In the upper panels of Figure 4 we show the determined mutually orthogonal eigenvectors drawn onto the planes defined by the 2D-space datasets consisting of log(M_BH)^PCA and, in turn, log(σ_e)^PCA, log(L)^PCA, and log(R_e)^PCA. The three datasets, projected into the principal components, are shown in the lower panels of Figure 4. We find that, although in all three cases PC2 contains only a small fraction of the total variance (see Table 1), confirming that an overall good physical correlation exists among the variables, in the M_BH-σ_e relation PC2 is minimized and the dataset can be very well-described uniquely by the PC1. In detail, we find that in the M_BH-σ_e relation 95.4 ± 0.4% of the variance is contained into PC1 (with the little remaining information contained in PC2), while lower amount of variance are contained in the PC1 of the M_BH - L relation (89.7 ± 0.5%) and in the PC1 of the M_BH - R_e relation (88.2 ± 0.3 %).

FIGURE 4

Figure 4. Upper panels: the orientations of the mutually orthogonal eigenvectors resulting from our 2D-space PCA are drawn onto the log(M_BH)^PCA-log(σ_e)^PCA (A), log(M_BH)^PCA-log(L_k)^PCA (B), and log(M_BH)^PCA-log(R_e)^PCA (C) planes.
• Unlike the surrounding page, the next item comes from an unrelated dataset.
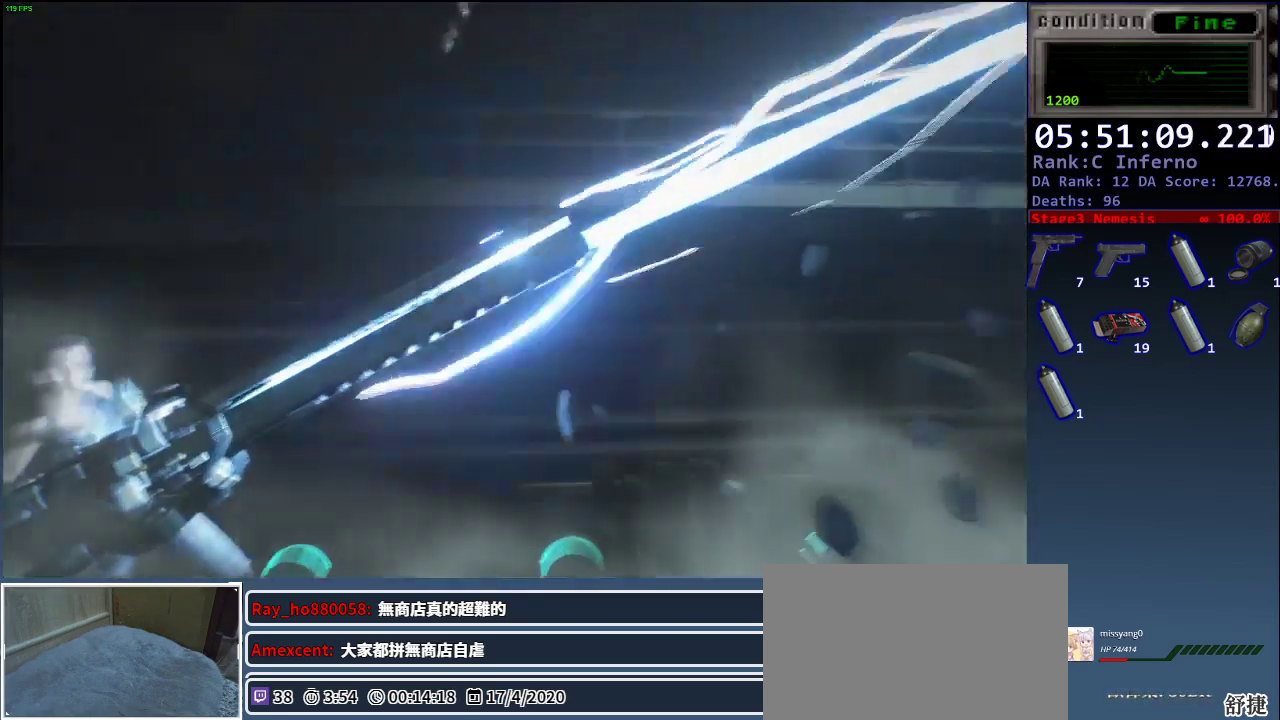
{"keys": [], "mouse": [], "events": []}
Lower panels: the projections of the three 2D-space datasets into the principal components are shown.

Since in all the three cases PC2 contains a little variance, we can set it to zero to obtain a linear approximation of the correlation among our observables from the PCA projected datasets. Thus, we obtain the following PCA model predictions:

$\begin{array}{ll}log{({\text{M}}_{\text{BH}})}_{\sigma }^{\text{model}}=5.4(\pm 0.1)log({\sigma }_{\text{e}})-4.01(\pm 0.09)& (7)\end{array}$

$\begin{array}{ll}log{({\text{M}}_{\text{BH}})}_{\text{L}}^{\text{model}}=1.32(\pm 0.04)log(\text{L})-6.0(\pm 0.1)& (8)\end{array}$

$\begin{array}{ll}log{({\text{M}}_{\text{BH}})}_{{\text{R}}_{\text{e}}}^{\text{model}}=1.42(\pm 0.07)log({\text{R}}_{\text{e}})+7.9(\pm 0.1),& (9)\end{array}$

where the non-normalized variables are restored (as defined in the equations discussed above), and the errors on the parameters are computed propagating the uncertainties on the principal component coefficients and on the mean values of the distributions.

In the upper panels of Figure 5 we show a comparison between the observations in our 2D-space datasets and the PCA model relations, while in the lower panels we show the distributions of the corresponding residuals. We find that the relation for which our PCA model can better reproduce the data is the M_BH - σ_e, with a Gaussian 1σ scatter of σ ~ 0.47. For the M_BH - L and M_BH - R_e relations, our PCA model yields larger scatters in the residuals, respectively σ ~ 0.63 and σ ~ 0.7. These larger scatters are linked to the lower variance contained by PC1 in the samples respect to the M_BH - σ_e case, and therefore a more significant loss of information when setting PC2 to zero.

FIGURE 5

Figure 5. Upper panels: a comparison between observations (blue points) and the 2D-space PCA model predictions (red lines) of the M_BH - σ_e (A), M_BH - L_k (B), and M_BH - R_e (C) relations is shown. The green shaded regions represent the scatters on the model relations. Lower panels: the distributions of the residuals are shown (gray histograms), along with their Gaussian fits (red dashed lines).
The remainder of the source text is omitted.